Bir süre sonra uyuyakalmamak için kendinizle savaşmaya başlıyorsunuz. İki güzel şey var biri Ahmet Özhan diğeri Ahmet Özhan’ın sesi. Ancak o güzel sesten çıkan nağmeleri anlamak için zorluyorsunuz kendinizi ama olmuyor, anladığınız hiçbir şey yok. Ama herkes öyle bir huşuyla dinliyor ki insan kendinden şüphe ediyor gerçi. Yarım saatin sonunda “burada ne işim var” hissine kapılıyorsunuz. “yarım saat pencereden bakan bir adamı “ izlediğiniz sanat filmi havasında geçiyor her şey. Sanat filmindeki gibi tam işte bir şey olacak derken, yine hiçbir şey olmuyor. Birinci saatin sonunda tuvalete gider gibi yapıp tüysem mi diye düşünüyorsunuz? Ama insanlar öyle bir huşu içindeler ki utanıyorsunuz, hareketsiz öylece kalakalıyorsunuz? Artık uyuşmuşsunuzdur yapacağınız bir şey kalmamıştır. Törenin sonunda, işi yarım kalmış esnafın Cuma namazı farzında imamın selamından sonra koşarak camiden kaçması gibi koştuğumu hatırlıyorum… O esnafa “hoca hutbede ne okudu” diye sorduklarında yüzünün alacağı şekille, benim “törende ne oldu sorusunda” yüzümün alacağı şekil aynı olurdu eminim.

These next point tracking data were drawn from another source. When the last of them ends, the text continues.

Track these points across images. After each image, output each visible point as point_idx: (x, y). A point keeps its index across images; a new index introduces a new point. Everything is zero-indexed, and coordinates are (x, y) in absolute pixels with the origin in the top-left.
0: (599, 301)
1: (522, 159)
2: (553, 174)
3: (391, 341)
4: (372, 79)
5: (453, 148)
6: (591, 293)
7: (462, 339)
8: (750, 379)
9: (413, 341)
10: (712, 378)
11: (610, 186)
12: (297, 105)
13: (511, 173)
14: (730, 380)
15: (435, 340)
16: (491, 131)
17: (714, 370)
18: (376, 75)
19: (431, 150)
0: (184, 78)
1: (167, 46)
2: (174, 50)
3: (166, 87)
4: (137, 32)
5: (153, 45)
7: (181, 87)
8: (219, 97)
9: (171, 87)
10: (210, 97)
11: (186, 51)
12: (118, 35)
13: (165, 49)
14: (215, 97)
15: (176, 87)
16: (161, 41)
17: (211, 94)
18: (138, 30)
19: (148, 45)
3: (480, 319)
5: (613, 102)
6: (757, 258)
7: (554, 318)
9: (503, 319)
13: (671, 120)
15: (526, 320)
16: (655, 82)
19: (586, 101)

Yani sonuç hayal kırıklığı. Tüm dünyanın merakla beklediği izlediği gösteri bu muydu diyorsunuz? Ya bende bir problem var ya da dünyada. Kimseye söyleyemedim bu hissi, ilk kez yazımda paylaşıyorum, umarım aramızda kalır. Bu törenler kim tarafından yapılsın diye bir tartışma çıkmasaydı, paylaşmaya da niyetim yoktu aslında.

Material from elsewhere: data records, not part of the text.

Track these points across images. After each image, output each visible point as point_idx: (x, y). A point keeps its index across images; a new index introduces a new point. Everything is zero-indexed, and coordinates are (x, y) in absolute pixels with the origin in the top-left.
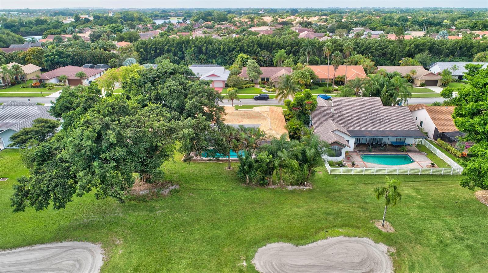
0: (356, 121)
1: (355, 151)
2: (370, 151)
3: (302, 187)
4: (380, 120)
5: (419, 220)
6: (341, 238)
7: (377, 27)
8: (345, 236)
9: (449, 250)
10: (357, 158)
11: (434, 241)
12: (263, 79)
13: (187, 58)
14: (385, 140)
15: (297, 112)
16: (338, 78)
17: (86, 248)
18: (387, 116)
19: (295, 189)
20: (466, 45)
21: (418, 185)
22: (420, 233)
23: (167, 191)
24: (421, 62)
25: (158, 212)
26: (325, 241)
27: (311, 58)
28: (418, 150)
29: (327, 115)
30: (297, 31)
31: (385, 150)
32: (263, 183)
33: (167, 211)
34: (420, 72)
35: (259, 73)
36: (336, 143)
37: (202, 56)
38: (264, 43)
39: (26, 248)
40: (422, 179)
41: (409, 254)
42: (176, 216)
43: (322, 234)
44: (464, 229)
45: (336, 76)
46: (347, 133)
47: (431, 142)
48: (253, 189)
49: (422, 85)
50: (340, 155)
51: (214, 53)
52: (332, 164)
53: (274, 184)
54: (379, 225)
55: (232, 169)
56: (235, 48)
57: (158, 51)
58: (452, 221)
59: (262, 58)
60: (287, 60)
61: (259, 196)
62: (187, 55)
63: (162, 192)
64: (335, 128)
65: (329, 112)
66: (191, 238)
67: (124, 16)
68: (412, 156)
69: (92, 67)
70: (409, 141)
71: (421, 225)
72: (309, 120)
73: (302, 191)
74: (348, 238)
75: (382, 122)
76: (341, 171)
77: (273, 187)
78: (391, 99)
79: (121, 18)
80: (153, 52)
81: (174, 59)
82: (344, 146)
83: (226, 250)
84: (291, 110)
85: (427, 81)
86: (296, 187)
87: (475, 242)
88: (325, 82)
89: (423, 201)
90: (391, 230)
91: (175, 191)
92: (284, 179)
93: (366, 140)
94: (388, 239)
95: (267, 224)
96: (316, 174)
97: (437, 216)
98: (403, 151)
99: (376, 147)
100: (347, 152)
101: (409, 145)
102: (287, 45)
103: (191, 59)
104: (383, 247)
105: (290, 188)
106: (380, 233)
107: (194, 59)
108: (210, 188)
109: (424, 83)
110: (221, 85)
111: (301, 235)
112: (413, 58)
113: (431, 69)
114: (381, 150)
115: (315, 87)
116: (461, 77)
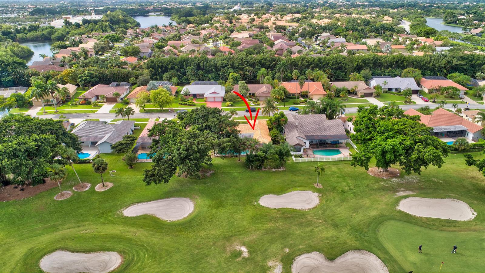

Hayal kırıklığının sebebi, beklentilerimin farklı olması aslında.
Değil, Konya’nın tarihin en büyük filozoflarından, düşünürlerinden, İslam adamlarından, İslam alimlerinden ve Tasavvufçularından birinin anma programının böyle olması bana sorarsanız utanç verici. Şimdi herkes ayağa kalkacak ama hissettiklerimi yazmak durumundayım ki benim gibi düşünen binlerce insan olduğu konusunda eminim.

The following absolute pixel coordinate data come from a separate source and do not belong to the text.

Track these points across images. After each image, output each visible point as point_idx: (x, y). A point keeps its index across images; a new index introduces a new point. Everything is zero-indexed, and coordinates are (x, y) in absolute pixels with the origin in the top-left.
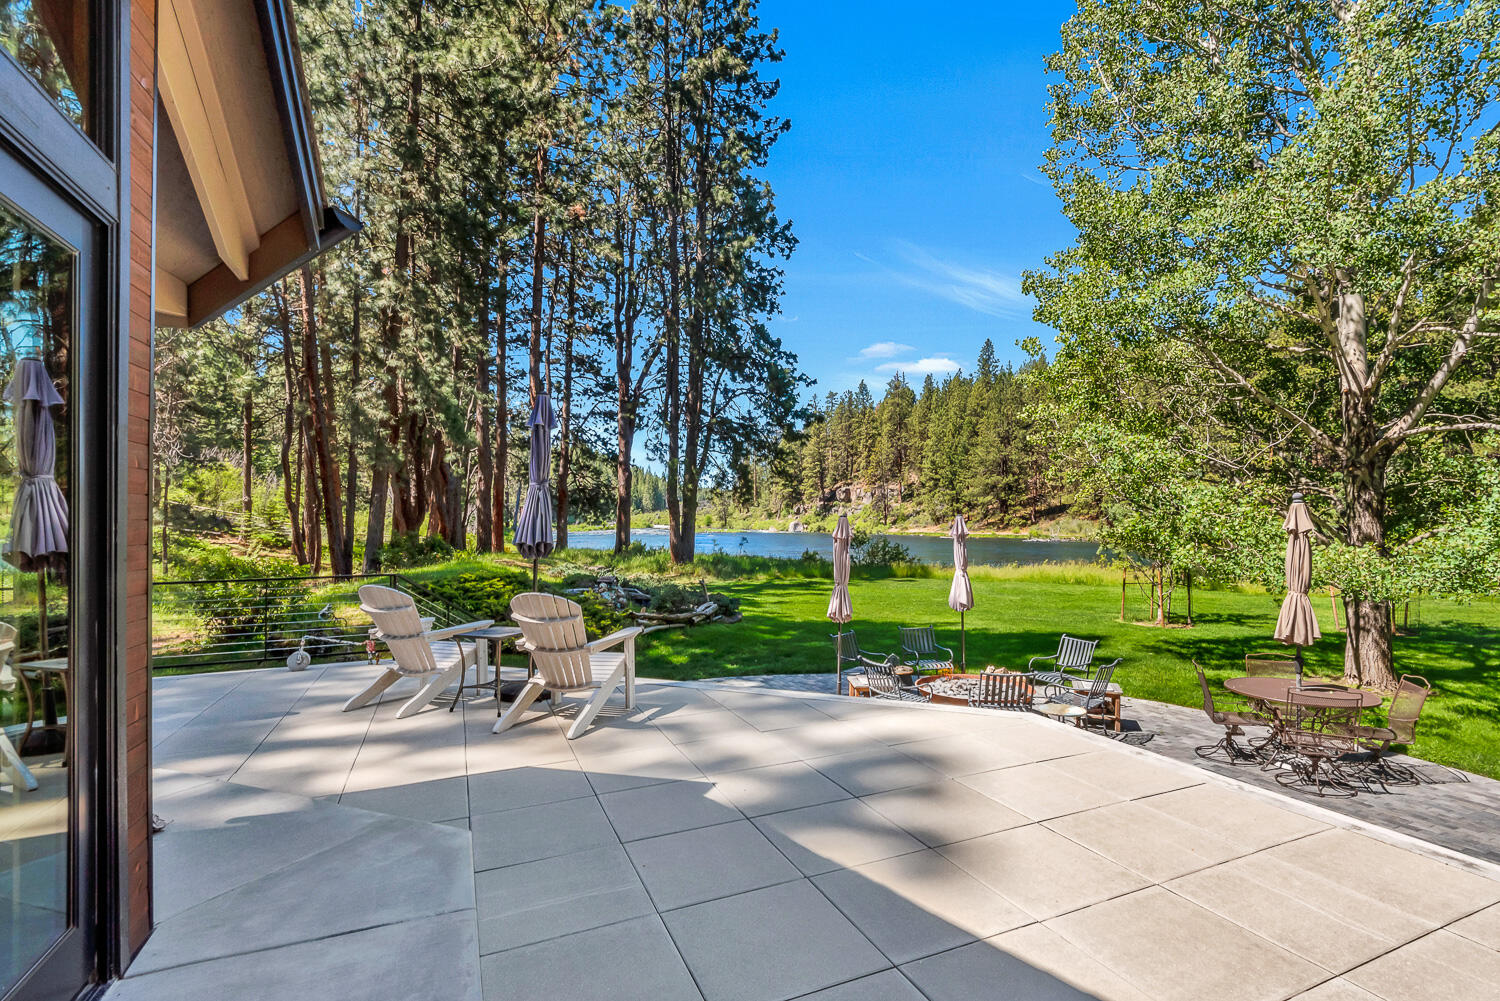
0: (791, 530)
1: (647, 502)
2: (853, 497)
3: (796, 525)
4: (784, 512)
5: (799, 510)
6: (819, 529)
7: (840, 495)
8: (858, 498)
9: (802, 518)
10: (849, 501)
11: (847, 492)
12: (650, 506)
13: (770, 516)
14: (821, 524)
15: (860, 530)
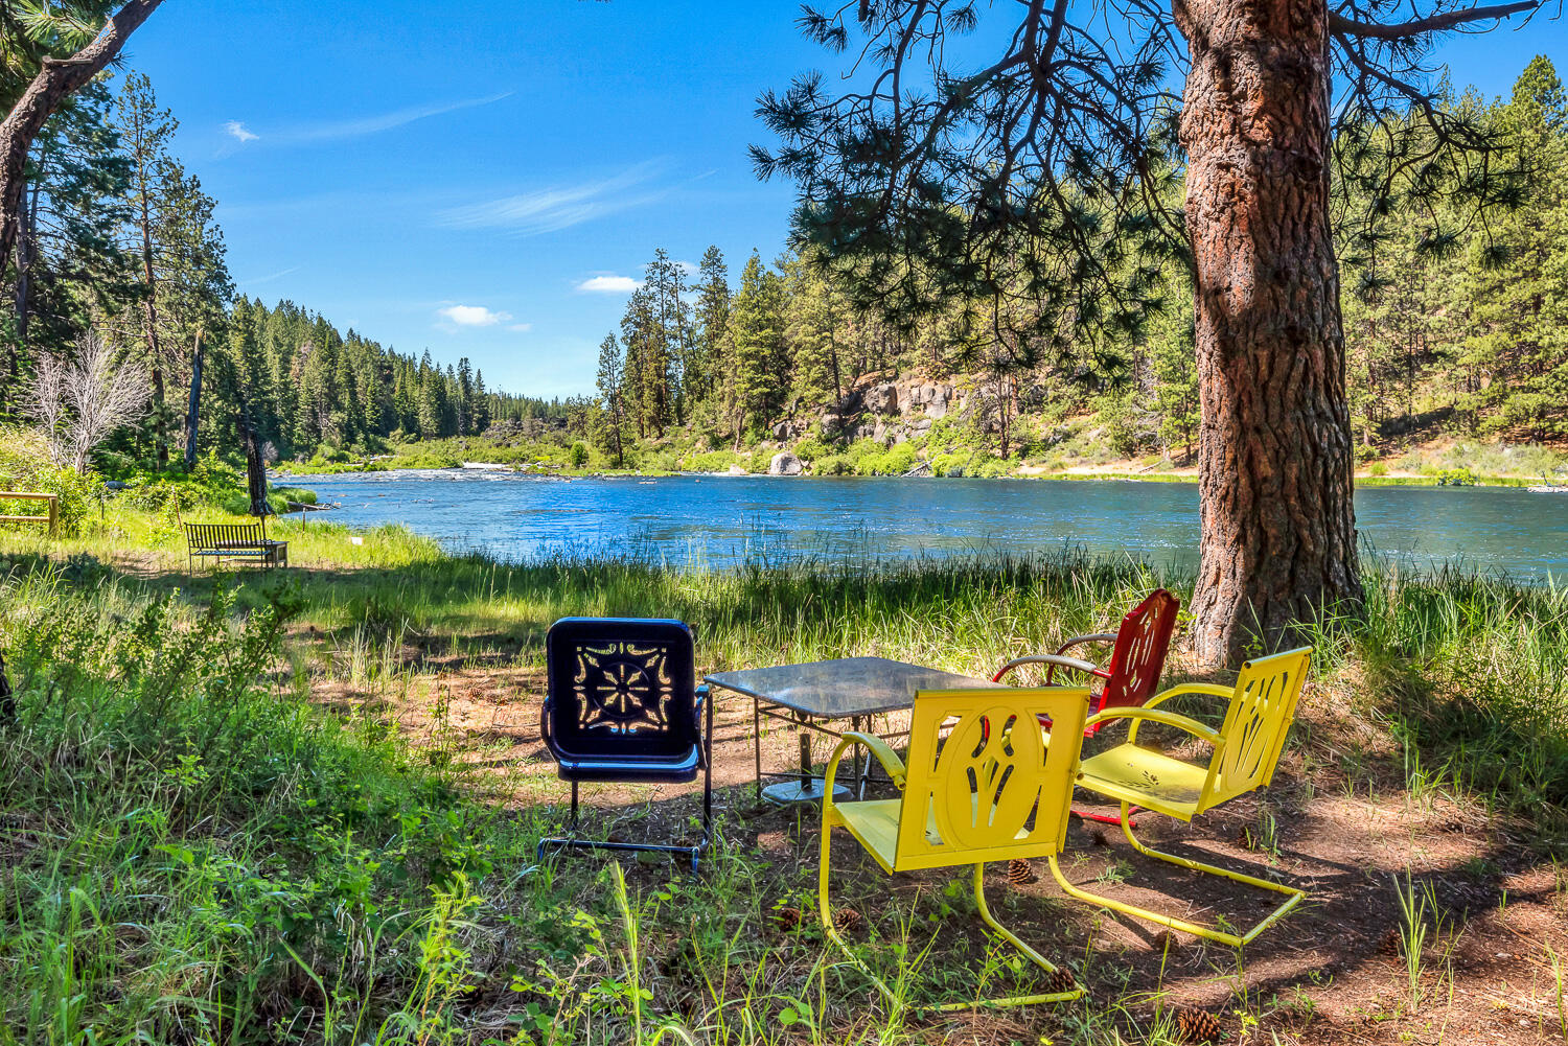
0: (775, 471)
1: (426, 419)
2: (904, 405)
3: (786, 462)
4: (750, 435)
5: (783, 429)
6: (840, 469)
7: (875, 398)
8: (916, 405)
9: (793, 448)
10: (896, 412)
11: (891, 394)
12: (433, 429)
13: (716, 443)
14: (841, 458)
15: (946, 471)
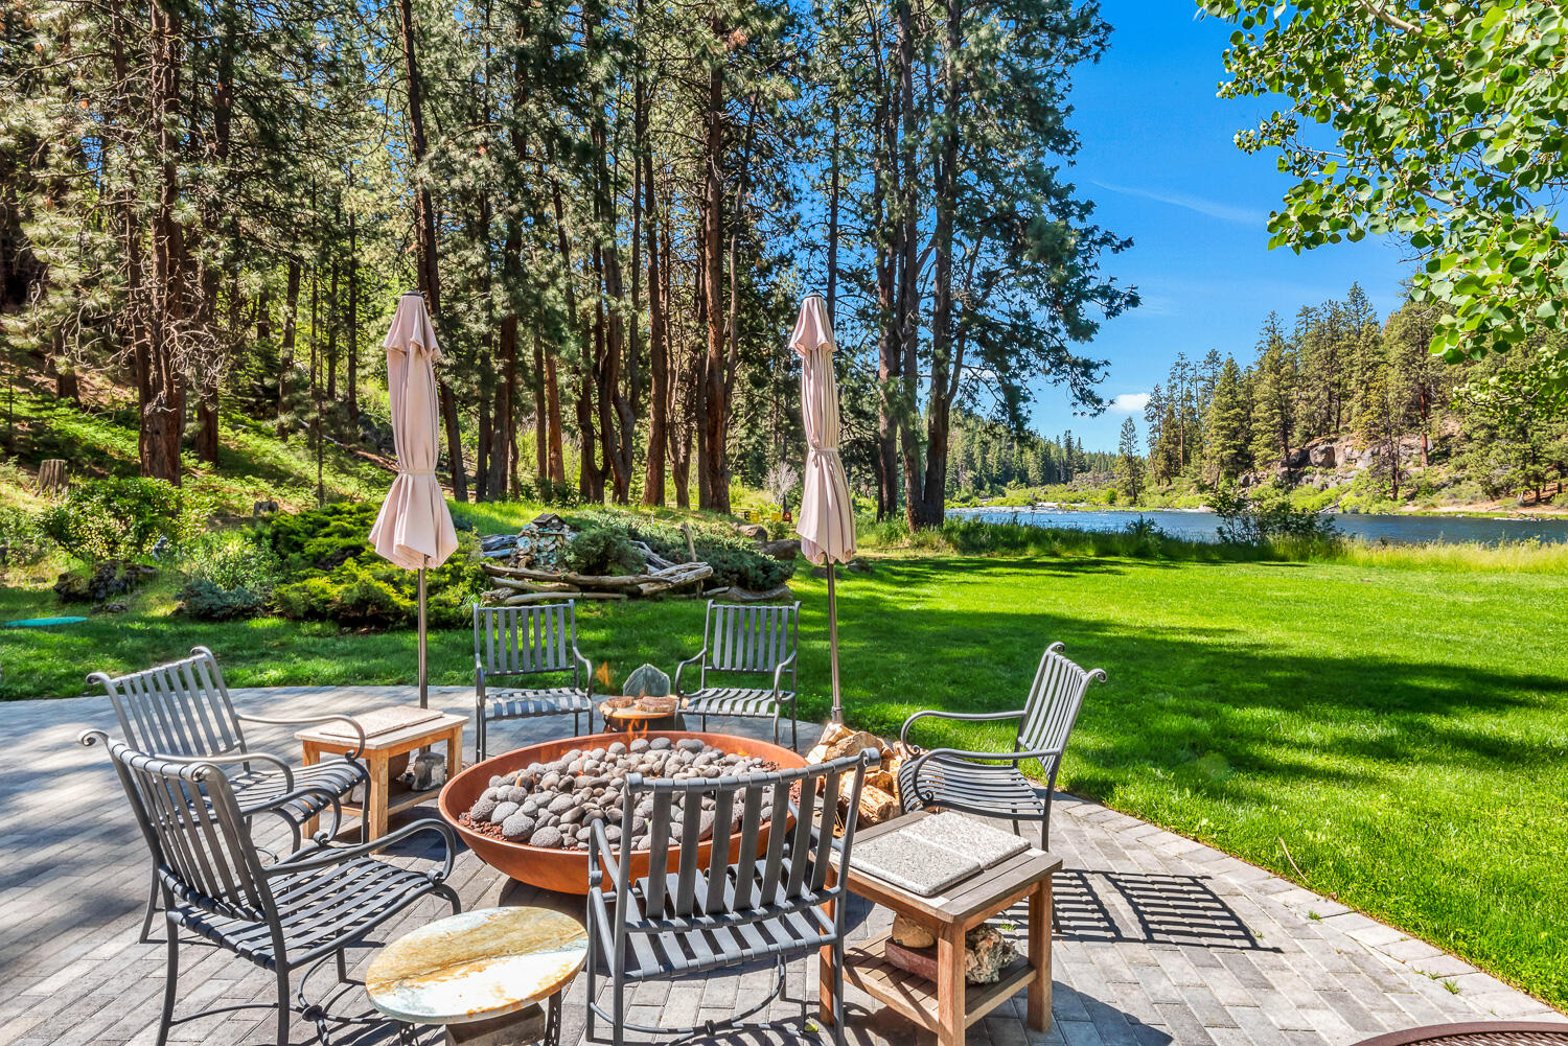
7: (1317, 457)
8: (1348, 460)
10: (1332, 465)
11: (1329, 453)
14: (1283, 498)
15: (1348, 509)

Başta söylemek lazım organizasyonlar hakkında bir birikimim yok ama güzel hayal kurarım.
Tarih boyunca görülen karnavallar gibi insanlığı helake götüren insanları şirke götüren şeylerden bahsetmiyorum. “Helal dairesi keyfe kafidir” düsturunca, her şeyin helal dairesinde olması hatta helale teşvik edici helale yönlendirici mahiyette olmasını düşlüyorum. Ne bileyim binlerce çoluk çocuğun Alaaddin’den, Müze’ye kadar yürümesiyle sonrasında yılbaşlarında Avrupa kentlerinde ki gibi bir havai fişek gösterisiyle başlayıp, sonrasında yüzlerce semazenin Kadir Gecesi’ndeki gibi Müze önünde mahşeri bir kalabalığa gösteri sunmasıyla devam edecek bir gösteri olabilir. Akşamları Ahmet Özhan o aynı ritüelleri isteyenler için programlar sunarken, Avrupa veya Amerika ya da Afrikalı Müslümanların pop, rap, rock müziklerinden örneklerle süslenebilir. Tiyatro, sinema, müzik, sergi, spor karşılaşmalarıyla, yarışmalarla, sohbet ve konferanslarla güçlendirilip, moda, ney, çini, ebru, Hacivat, karagöz, palyaçonun bizim versiyonları, uçurtmalar, çiçekler, bisikletler, renkler, bayraklar, şehir dışında yaşayan Konyalılar, turistler, vs. zenginleştirilip müthiş bir organizasyona imza atılabilir. İngilizceyi yeni öğrenip kullanmak için fırsat arayan yüzlerce genç organize edilip yeterli bilgi ve belge broşür verildikten sonra, Müze önünde konuşlandırılıp gelen yerli yabancı turistlere, Hz. Muhammed, Hz. Mevlana ve İslam üzerinde düşünmeleri ve bilgilenmeleri sağlanabilir. Alaaddin-Müze arasında kitap, müzik ve Konya ürünleriyle donatılıp, sokak şarkıcılarıyla renklendirilebilir. Kaldırılacak otobüslerle Konya’nın diğer görülmesi gereken yerleri için gündüzleri seferler düzenlenebilir. Yani herkesin kendinden bir parça bulacağı bir yada iki hafta. Programlar ikiye bölünüp bir haftada yaz aylarına aktarılabilir. Kışın yapılamayacaklar yaz aylarında yapılır. Önümüzdeki yıl Konya Belediyesinin kuruluşunun 140 yılı (1875). Bu başlangıç için iyi bir fırsat olabilir, Konya’yı, Konya düşüncesini, Konya felsefesini ve Konya yaşantısını anlatabilmek için. Kavun, karpuz, kiraz, vişne, erik için onbinler toplanırken, biz Hz. Mevlana festivali için bir milyon kişi toplayabiliriz diye düşünüyorum. Öyle bir hafta ki, hayatında bir kere katılacak birinin Mevlana düşüncesini ömrü boyunca yaşayacağı ve Konya’yı hafızasında hoş bir seda ve anı olarak saklayacağı bir yada iki hafta. Ayrıntıları zaten organizatörler düşünsün.
Aynı sıkıcılıkta devam edecekse zaten gerisi hikaye. Kim düzenlerse düzenlesin programı.